Mutual Funds (EAML): 17% — 13th largest AMC in India with ₹1,65,300 crore AUM (up 18% YoY). Retail folios at 34 lakhs (up 46% YoY). In December 2025, WestBridge acquired 15% for ₹450 crore at a valuation implying the MF business is worth ~₹3,000 crore. Edelweiss retains 85%.

Asset Reconstruction (EARC): 17% — The king of cleanup. EARC specializes in buying stressed loans from banks and resolving them. Fee-paying AUM at ₹9,479 crore. Recovered ₹842 crore in Q3. This unit is actually firing on all cylinders.

Housing Finance (Nido): 3% — ₹4,804 crore AUM, lending to low-income borrowers and women. Up 21% YoY. Now, Carlyle is investing ₹2,100 crore to acquire 73% stake (including primary and secondary). Edelweiss drops from 100% to ~27%. This is the big restructuring.

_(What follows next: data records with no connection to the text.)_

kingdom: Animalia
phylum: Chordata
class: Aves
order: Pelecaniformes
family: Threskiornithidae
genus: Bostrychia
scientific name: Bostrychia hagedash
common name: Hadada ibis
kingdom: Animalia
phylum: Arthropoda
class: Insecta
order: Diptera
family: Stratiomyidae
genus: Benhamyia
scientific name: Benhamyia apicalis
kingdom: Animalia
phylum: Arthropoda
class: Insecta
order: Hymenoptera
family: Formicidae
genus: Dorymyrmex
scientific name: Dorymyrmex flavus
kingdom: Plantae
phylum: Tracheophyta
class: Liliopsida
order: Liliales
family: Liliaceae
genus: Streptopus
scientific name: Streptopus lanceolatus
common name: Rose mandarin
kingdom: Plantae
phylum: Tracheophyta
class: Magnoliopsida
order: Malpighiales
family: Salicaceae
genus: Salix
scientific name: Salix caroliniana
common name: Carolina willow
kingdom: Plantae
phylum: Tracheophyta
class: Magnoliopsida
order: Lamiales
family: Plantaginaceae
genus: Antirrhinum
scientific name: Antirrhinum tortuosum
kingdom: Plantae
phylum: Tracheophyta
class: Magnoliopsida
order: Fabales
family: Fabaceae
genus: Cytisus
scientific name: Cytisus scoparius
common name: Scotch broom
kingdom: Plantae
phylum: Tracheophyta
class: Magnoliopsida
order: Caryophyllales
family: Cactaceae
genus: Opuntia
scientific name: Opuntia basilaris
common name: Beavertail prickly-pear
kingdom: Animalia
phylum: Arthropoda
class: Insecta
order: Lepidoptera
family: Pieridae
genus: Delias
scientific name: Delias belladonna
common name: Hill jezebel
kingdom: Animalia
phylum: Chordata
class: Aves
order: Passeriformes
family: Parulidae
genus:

NBFC (ECL Finance): 4% — The cash burner’s cash burner. ₹3,622 crore AUM. Wholesale book reduced by 34% YoY to ₹2,400 crore. Disbursals in MSME loans at ₹298 crore in Q3, up 6x YoY. This is the turnaround story everyone hopes for but nobody believes in yet.

Life Insurance (ELI): -18% — Loses ₹54 crore in Q3. Down only 13% from ₹63 crore loss in Q3 FY25 (after adjusting for exceptional items). Management committed to breakeven by FY27. You can see the intensity in their eyes.

General Insurance (Zuno): -6% — Loses ₹18 crore in Q3. Record policy issuance (2.54 lakh policies, up 42% YoY). GWP grew 47% YoY. The unit is scaling, just not profitably yet. Same “breakeven by FY27” promise.